Ha ancora senso l’etichetta discografica?
La concezione di etichetta discografica è cambiata radicalmente nel corso del tempo. Tuttavia si continua a fare confusione su alcuni aspetti: un artista può autoprodursi, ma anche appoggiarsi a una casa discografica per determinati passaggi
Negli ultimi 20 anni il ruolo dell’etichetta discografica è cambiato, soprattutto nel caso del panorama musicale emergente. L’avanzare delle tecnologie, sia per la produzione, sia per la fruizione della musica stessa, ha mischiato le carte in tavola.
Tuttavia, ancora oggi affidarsi a un’etichetta discografica può avere i suoi vantaggi.
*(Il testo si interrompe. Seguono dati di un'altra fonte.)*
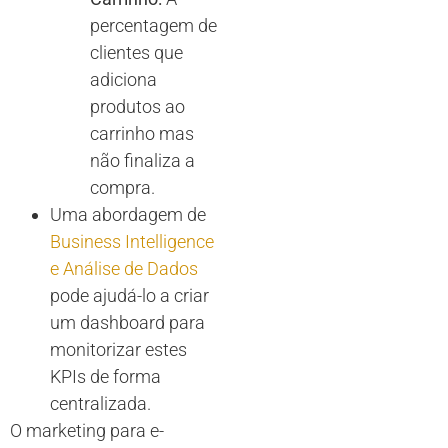
percentagem de
clientes que
adiciona
produtos ao
carrinho mas
não finaliza a
compra.
Uma abordagem de
Business Intelligence
e Análise de Dados
pode ajudá-lo a criar
um dashboard para
monitorizar estes
KPIs de forma
centralizada.
O marketing para e-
Attualmente sono tanti gli artisti emergenti e di talento che si affidano a un’autoproduzione di buon livello. Questo è un aspetto che facilita molto il lavoro del musicista, ma è a partire dallo step successivo, ovvero quello della distribuzione, diffusione, comunicazione e del deposito diritti SIAE del proprio lavoro, che ci si trova dinanzi a uno spartiacque: fare tutto da solo o delegare?
Ecco che qui può essere d’aiuto l’appoggio dell’etichetta discografica. Diventa l’apparato al quale l’artista delega passaggi burocratici, il controllo dei file (formato, bitrate, ecc) e l’adempimento alla distribuzione che, sì, potrebbe fare anche lui stesso, ma che causerebbe una ben più che discreta perdita di tempo e di eneregie mentali.
L’etichetta discografica può essere anche utile per quanto riguarda la decisione di una strategia base per il lancio di un singolo o di un album: lo staff conosce i periodi da evitare e quelli più indicati, può consigliare in caso di artwork e concordare la giusta comunicazione.
Non un nemico, non un dinosauro estinto, ma un alleato: l’etichetta discografica investe sull’artista e si fa carico affinché possa emergere nel migliore dei modi.